Pictures stay out; everything else in the entries below is to be duplicated exactly.

*** RECORDS SHOWN

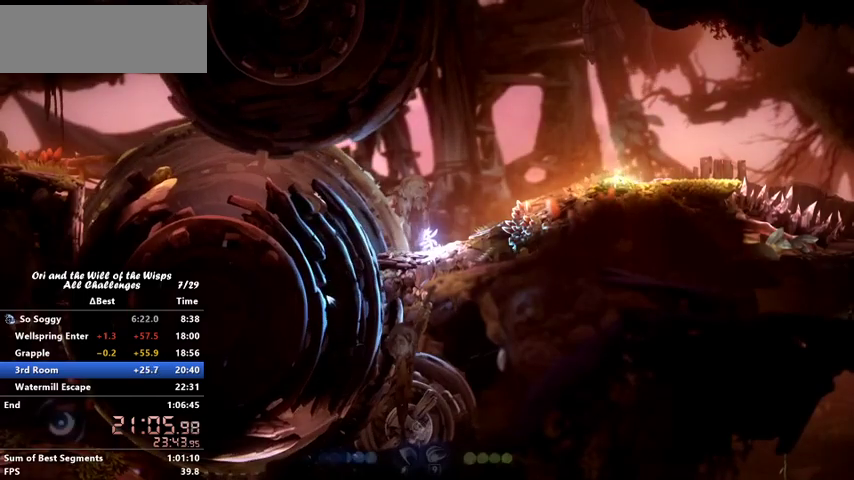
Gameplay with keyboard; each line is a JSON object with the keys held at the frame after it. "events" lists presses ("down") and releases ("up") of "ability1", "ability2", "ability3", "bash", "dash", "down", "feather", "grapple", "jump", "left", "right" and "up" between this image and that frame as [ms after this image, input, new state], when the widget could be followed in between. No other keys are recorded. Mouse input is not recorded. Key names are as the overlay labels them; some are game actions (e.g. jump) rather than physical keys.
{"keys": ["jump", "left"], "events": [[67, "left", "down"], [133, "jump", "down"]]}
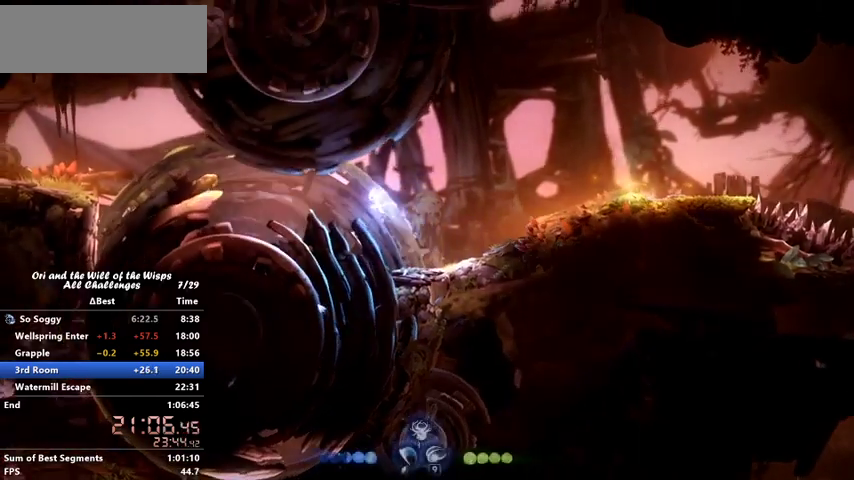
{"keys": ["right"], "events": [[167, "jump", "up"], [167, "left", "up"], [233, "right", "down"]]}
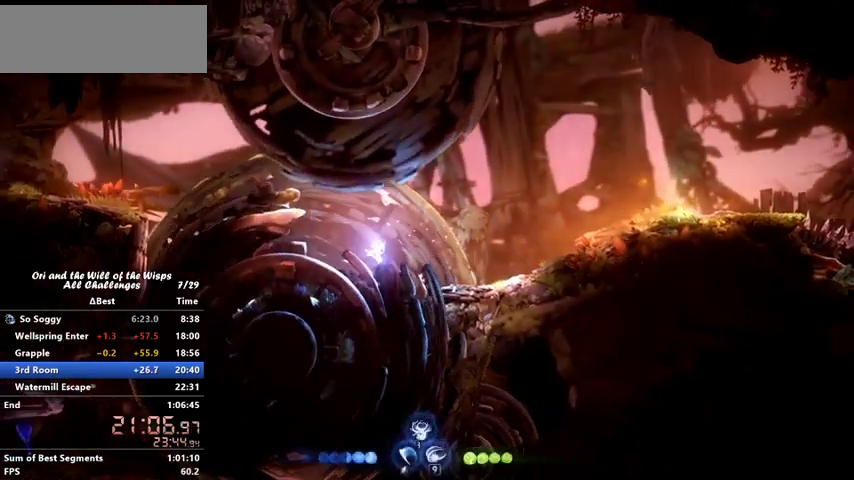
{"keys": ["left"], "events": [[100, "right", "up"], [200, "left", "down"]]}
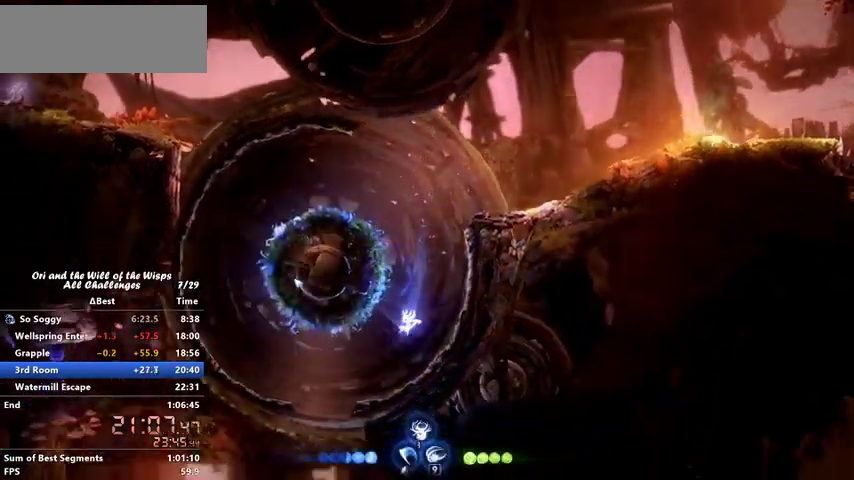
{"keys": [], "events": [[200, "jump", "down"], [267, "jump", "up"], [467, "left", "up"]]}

******

● **YOUR SOLUTION**
Gameplay with keyboard; each line is a JSON object with the keys held at the frame after it. "events" lists presses ("down") and releases ("up") of "ability1", "ability2", "ability3", "bash", "dash", "down", "feather", "grapple", "jump", "left", "right" and "up" between this image and that frame as [ms after this image, input, new state], when the widget could be followed in between. No other keys are recorded. Mouse input is not recorded. Key names are as the overlay labels them; some are game actions (e.g. jump) rather than physical keys.
{"keys": ["jump", "left"], "events": [[67, "left", "down"], [133, "jump", "down"]]}
{"keys": ["right"], "events": [[167, "jump", "up"], [167, "left", "up"], [233, "right", "down"]]}
{"keys": ["left"], "events": [[100, "right", "up"], [200, "left", "down"]]}
{"keys": [], "events": [[200, "jump", "down"], [267, "jump", "up"], [467, "left", "up"]]}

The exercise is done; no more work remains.